→ Quoted text
-- START --

Compounds steps

I am having trouble to understand how does the iteration are made with different compounds steps.

I’m running the model explained in:

And it’s using the NUTS sampler for the continuous variable and CategoricalGibbsMetropolis sampler for the two discrete variables.

The only explanation I could find in the documentation is:
“sampling proceeds by first applying step1 then step2 at each iteration.” I don’t really understand how the two sampler could be used at each iteration.
and an open issue on github that raises the issue that compound step in sampling is not explained in the documentation:

From what I can see when I plot the step_size_bar, I understand it as it runs all the iteration using the first sampler and then run all the iterations again using the second sampler:

n = aCH_.eval().shape[1]
with pm.Model() as basic_model:
    # Priors for unknown model parameters
    b1 = pm.Uniform('b1', lower=0.3, upper=0.5, testval=0.45)
    ncomp_aCH = pm.Categorical('ncomp_aCH', p=np.ones(n)/n)
    ncomp_aCOH = pm.Categorical('ncomp_aCOH', p=np.ones(n)/n)

    aCH=aCH_[0, ncomp_aCH]
    aCOH=aCOH_[0, ncomp_aCOH]


    out= b1*aCH+aCOH

    # Likelihood (sampling distribution) of observations
    Y_obs = pm.Normal('Y_obs', mu=out, tau=sigma, observed=Y)

-- END --

(Spatial layout data)

-- START --

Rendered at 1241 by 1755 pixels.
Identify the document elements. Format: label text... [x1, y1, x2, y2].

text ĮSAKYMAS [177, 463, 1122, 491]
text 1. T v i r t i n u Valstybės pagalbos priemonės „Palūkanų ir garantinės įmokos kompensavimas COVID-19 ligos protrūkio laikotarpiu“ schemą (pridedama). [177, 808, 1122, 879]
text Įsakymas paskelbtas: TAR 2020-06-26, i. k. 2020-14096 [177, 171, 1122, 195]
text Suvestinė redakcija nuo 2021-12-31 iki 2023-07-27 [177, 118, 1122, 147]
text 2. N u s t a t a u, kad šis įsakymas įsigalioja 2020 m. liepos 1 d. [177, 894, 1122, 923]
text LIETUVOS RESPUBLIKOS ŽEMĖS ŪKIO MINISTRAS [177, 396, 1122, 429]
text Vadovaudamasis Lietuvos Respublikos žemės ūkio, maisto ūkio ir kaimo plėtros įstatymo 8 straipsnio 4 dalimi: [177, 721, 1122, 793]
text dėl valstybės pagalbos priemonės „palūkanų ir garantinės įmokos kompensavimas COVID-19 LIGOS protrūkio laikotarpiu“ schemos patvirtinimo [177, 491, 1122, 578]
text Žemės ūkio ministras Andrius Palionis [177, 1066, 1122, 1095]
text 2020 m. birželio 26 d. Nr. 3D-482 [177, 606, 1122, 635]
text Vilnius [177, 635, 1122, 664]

-- END --

→ Things to do
1) Decide whether each statement below agrees with the forum post about compound steps. For each one, answer yes or no and quote the words of the post that settle it.
(a) The model uses the NUTS sampler for the two discrete variables.
(b) The prior for b1 has an upper bound of 0.5.
(c) The documentation says that at each iteration, step2 is applied before step1.
2) In the forum post about compound steps, what does the writer plot while trying to work out how the samplers run?
3) The code in the forum post about compound steps creates some variables with a pm distribution. List each of these variables together with the distribution it uses.

→ Responses to the tasks
1)
(a) No: "it’s using the NUTS sampler for the continuous variable and CategoricalGibbsMetropolis sampler for the two discrete variables."
(b) Yes: "b1 = pm.Uniform('b1', lower=0.3, upper=0.5, testval=0.45)"
(c) No: "sampling proceeds by first applying step1 then step2 at each iteration."

2) The writer plots the step_size_bar.

3) b1 (Uniform), ncomp_aCH (Categorical), ncomp_aCOH (Categorical), Y_obs (Normal)